Set the data down once more, in full and exactly.

*** Opening of Data to process ***

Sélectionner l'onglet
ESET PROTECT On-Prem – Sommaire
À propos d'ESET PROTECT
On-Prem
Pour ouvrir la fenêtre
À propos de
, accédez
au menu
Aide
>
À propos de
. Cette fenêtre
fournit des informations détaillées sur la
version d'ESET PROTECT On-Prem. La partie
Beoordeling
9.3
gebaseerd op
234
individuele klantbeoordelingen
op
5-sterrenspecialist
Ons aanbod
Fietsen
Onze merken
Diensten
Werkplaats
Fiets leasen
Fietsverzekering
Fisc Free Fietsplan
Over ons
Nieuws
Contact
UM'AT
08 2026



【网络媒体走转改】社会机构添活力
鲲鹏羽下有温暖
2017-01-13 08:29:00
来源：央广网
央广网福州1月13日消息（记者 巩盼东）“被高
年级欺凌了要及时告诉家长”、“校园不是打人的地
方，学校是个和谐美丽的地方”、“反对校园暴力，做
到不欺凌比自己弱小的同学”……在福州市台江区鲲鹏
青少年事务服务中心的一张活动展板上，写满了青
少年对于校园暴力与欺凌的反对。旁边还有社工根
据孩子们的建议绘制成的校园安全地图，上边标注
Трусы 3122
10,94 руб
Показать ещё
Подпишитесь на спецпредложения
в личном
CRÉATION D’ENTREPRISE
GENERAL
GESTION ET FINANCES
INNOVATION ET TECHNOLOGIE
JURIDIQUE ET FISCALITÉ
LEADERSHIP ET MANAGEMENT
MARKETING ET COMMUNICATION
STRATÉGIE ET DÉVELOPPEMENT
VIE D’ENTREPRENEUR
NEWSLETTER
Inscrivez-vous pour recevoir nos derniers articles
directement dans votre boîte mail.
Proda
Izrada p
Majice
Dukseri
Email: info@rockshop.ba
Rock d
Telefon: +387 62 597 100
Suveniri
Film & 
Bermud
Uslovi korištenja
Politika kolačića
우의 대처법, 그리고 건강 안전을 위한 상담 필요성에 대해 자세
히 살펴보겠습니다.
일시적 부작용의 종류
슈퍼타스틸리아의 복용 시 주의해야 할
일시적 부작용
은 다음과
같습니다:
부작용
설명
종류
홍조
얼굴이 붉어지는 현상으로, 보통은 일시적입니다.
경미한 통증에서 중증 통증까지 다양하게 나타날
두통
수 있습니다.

*** Close of Data to process ***

Written answer:
Sélectionner l'onglet
ESET PROTECT On-Prem – Sommaire
À propos d'ESET PROTECT
On-Prem
Pour ouvrir la fenêtre
À propos de
, accédez
au menu
Aide
>
À propos de
. Cette fenêtre
fournit des informations détaillées sur la
version d'ESET PROTECT On-Prem. La partie
Beoordeling
9.3
gebaseerd op
234
individuele klantbeoordelingen
op
5-sterrenspecialist
Ons aanbod
Fietsen
Onze merken
Diensten
Werkplaats
Fiets leasen
Fietsverzekering
Fisc Free Fietsplan
Over ons
Nieuws
Contact
UM'AT
08 2026



【网络媒体走转改】社会机构添活力
鲲鹏羽下有温暖
2017-01-13 08:29:00
来源：央广网
央广网福州1月13日消息（记者 巩盼东）“被高
年级欺凌了要及时告诉家长”、“校园不是打人的地
方，学校是个和谐美丽的地方”、“反对校园暴力，做
到不欺凌比自己弱小的同学”……在福州市台江区鲲鹏
青少年事务服务中心的一张活动展板上，写满了青
少年对于校园暴力与欺凌的反对。旁边还有社工根
据孩子们的建议绘制成的校园安全地图，上边标注
Трусы 3122
10,94 руб
Показать ещё
Подпишитесь на спецпредложения
в личном
CRÉATION D’ENTREPRISE
GENERAL
GESTION ET FINANCES
INNOVATION ET TECHNOLOGIE
JURIDIQUE ET FISCALITÉ
LEADERSHIP ET MANAGEMENT
MARKETING ET COMMUNICATION
STRATÉGIE ET DÉVELOPPEMENT
VIE D’ENTREPRENEUR
NEWSLETTER
Inscrivez-vous pour recevoir nos derniers articles
directement dans votre boîte mail.
Proda
Izrada p
Majice
Dukseri
Email: info@rockshop.ba
Rock d
Telefon: +387 62 597 100
Suveniri
Film & 
Bermud
Uslovi korištenja
Politika kolačića
우의 대처법, 그리고 건강 안전을 위한 상담 필요성에 대해 자세
히 살펴보겠습니다.
일시적 부작용의 종류
슈퍼타스틸리아의 복용 시 주의해야 할
일시적 부작용
은 다음과
같습니다:
부작용
설명
종류
홍조
얼굴이 붉어지는 현상으로, 보통은 일시적입니다.
경미한 통증에서 중증 통증까지 다양하게 나타날
두통
수 있습니다.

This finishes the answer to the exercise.